> Aim of the task: Return all entries word for word, but drop any images.

> Stored data:
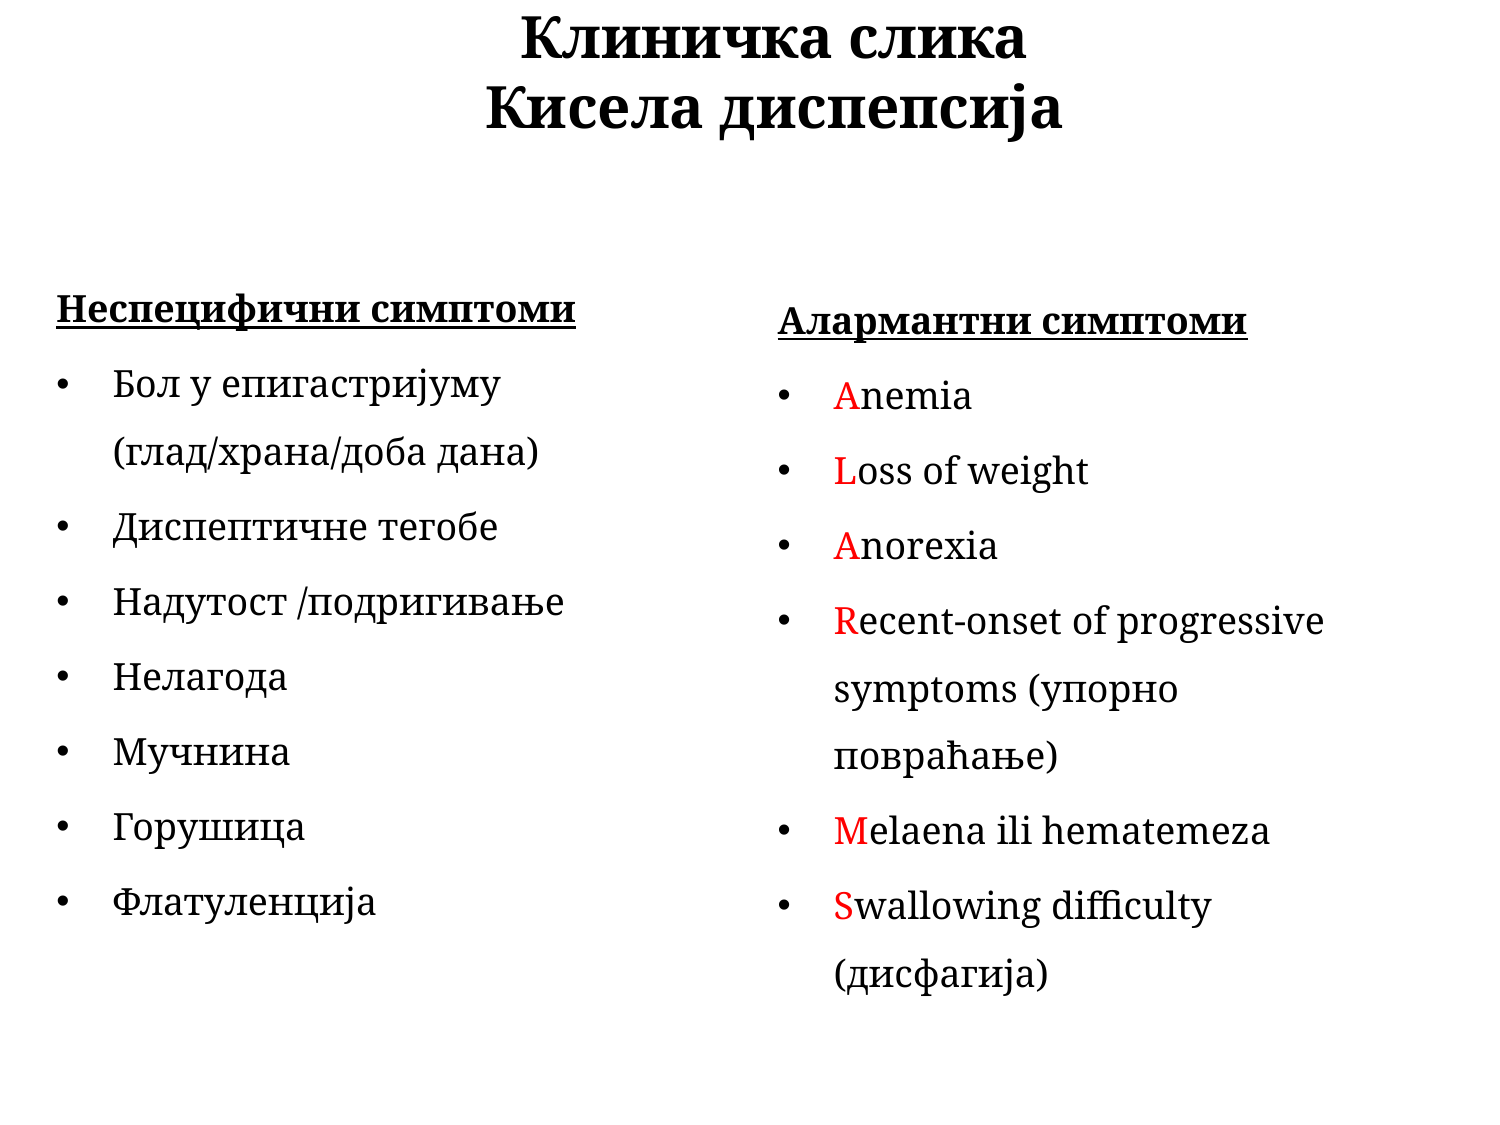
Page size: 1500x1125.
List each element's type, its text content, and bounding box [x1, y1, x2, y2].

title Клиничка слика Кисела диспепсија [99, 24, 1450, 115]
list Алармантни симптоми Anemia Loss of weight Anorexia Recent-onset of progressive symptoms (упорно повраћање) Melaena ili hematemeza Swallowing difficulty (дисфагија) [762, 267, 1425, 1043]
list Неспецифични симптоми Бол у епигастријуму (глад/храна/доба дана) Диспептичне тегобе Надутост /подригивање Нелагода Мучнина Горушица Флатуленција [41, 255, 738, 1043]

> Answer to the exercise:
Page size: 1500x1125.
List each element's type, its text content, and bounding box [x1, y1, x2, y2].

title Клиничка слика Кисела диспепсија [99, 24, 1450, 115]
list Алармантни симптоми Anemia Loss of weight Anorexia Recent-onset of progressive symptoms (упорно повраћање) Melaena ili hematemeza Swallowing difficulty (дисфагија) [762, 267, 1425, 1043]
list Неспецифични симптоми Бол у епигастријуму (глад/храна/доба дана) Диспептичне тегобе Надутост /подригивање Нелагода Мучнина Горушица Флатуленција [41, 255, 738, 1043]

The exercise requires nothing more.